MUSIN’S AND THINKIN’S
A MONTHLY STROLL DOWN FOLKSY BYWAYS
with Jack Pendarvis
After putting the grandchildren to bed, there is nothing I like better than sitting on my wraparound porch in the gathering dusk, gently tapping my old meerschaum against the arm of my favorite rocking chair to dislodge the cold ash embedded within.
Oft times I will spy a young deer at the edge of my property, bending to graze upon a tender huckleberry shrub. On evenings such as these, as I rest and contemplate, my thoughts invariably drift to Henry David Thoreau, and what a weirdo he was.

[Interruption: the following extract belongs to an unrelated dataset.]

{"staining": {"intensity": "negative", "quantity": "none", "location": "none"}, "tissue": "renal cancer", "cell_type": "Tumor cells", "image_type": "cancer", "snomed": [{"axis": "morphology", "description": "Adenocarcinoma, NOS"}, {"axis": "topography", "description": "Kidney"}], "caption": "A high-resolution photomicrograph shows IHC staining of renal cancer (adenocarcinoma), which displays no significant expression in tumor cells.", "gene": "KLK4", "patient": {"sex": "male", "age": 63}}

One night, in fact, I may have had too many heavy sweets with my dinner, or perhaps it was the Welsh rarebit, or the jeroboam of champagne I consumed, but I swore as I began to doze that a hazy figure walked toward me across the lawn, coming from the direction of my ancestral woods, and as this figure neared, I saw that it was none other than Henry David Thoreau himself.

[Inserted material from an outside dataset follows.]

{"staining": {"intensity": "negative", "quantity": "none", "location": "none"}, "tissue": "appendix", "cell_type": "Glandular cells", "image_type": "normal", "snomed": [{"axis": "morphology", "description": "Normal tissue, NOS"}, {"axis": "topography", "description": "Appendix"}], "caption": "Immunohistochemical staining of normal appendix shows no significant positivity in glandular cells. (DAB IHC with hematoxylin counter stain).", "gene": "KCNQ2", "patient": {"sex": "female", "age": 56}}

Keats tells us that “things semi-real” require “a greeting of the spirit to make them wholly exist.” It was with this in mind that I shouted a friendly “hallo” to my spectral visitor and bade him enjoy a respite in the rocking chair next to mine.
“Don’t mind if I do,” he said. Hearing his crisp New England intonation, I no longer harbored any doubt that this was the very man.